In the listing below, repeat exactly every line from the first through the line containing "expression in skin", with nothing else.
*****
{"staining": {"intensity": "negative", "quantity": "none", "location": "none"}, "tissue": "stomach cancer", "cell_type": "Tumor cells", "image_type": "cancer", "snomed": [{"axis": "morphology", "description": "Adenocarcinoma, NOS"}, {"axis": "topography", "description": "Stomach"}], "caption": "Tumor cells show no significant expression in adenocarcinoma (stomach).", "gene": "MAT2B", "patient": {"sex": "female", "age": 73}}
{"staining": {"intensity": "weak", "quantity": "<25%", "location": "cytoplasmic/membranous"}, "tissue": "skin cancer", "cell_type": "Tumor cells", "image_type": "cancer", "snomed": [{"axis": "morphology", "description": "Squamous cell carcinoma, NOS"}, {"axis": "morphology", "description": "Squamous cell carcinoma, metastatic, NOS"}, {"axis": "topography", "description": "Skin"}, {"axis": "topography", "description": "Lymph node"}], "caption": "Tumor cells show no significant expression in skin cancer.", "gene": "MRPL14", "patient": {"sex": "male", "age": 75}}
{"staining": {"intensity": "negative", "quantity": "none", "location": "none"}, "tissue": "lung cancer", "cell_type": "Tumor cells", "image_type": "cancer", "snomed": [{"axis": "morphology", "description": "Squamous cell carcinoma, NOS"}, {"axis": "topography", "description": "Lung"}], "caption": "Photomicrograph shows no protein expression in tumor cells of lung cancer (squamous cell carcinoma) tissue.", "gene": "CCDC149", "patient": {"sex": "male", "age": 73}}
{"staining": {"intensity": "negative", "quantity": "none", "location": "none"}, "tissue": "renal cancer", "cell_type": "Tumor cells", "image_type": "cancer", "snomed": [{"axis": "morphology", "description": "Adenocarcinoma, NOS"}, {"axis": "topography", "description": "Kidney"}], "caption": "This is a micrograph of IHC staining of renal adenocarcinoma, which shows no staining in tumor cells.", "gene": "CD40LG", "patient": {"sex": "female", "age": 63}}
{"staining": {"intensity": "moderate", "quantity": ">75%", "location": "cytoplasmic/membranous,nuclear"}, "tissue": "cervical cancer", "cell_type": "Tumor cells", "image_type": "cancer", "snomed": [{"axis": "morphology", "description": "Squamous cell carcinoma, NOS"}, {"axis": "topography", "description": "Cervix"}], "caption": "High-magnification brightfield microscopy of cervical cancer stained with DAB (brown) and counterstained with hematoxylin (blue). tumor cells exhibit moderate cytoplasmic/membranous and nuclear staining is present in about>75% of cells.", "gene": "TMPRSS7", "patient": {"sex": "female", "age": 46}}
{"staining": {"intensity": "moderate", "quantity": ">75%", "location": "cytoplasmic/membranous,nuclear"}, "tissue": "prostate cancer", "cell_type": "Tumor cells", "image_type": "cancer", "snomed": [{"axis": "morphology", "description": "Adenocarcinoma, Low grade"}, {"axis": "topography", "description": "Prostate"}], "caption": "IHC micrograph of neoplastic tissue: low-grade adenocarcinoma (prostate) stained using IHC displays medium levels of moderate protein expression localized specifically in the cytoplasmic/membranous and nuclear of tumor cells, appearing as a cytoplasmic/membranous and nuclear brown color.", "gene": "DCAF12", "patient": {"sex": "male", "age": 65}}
*****
RESPONSE:
{"staining": {"intensity": "negative", "quantity": "none", "location": "none"}, "tissue": "stomach cancer", "cell_type": "Tumor cells", "image_type": "cancer", "snomed": [{"axis": "morphology", "description": "Adenocarcinoma, NOS"}, {"axis": "topography", "description": "Stomach"}], "caption": "Tumor cells show no significant expression in adenocarcinoma (stomach).", "gene": "MAT2B", "patient": {"sex": "female", "age": 73}}
{"staining": {"intensity": "weak", "quantity": "<25%", "location": "cytoplasmic/membranous"}, "tissue": "skin cancer", "cell_type": "Tumor cells", "image_type": "cancer", "snomed": [{"axis": "morphology", "description": "Squamous cell carcinoma, NOS"}, {"axis": "morphology", "description": "Squamous cell carcinoma, metastatic, NOS"}, {"axis": "topography", "description": "Skin"}, {"axis": "topography", "description": "Lymph node"}], "caption": "Tumor cells show no significant expression in skin cancer.", "gene": "MRPL14", "patient": {"sex": "male", "age": 75}}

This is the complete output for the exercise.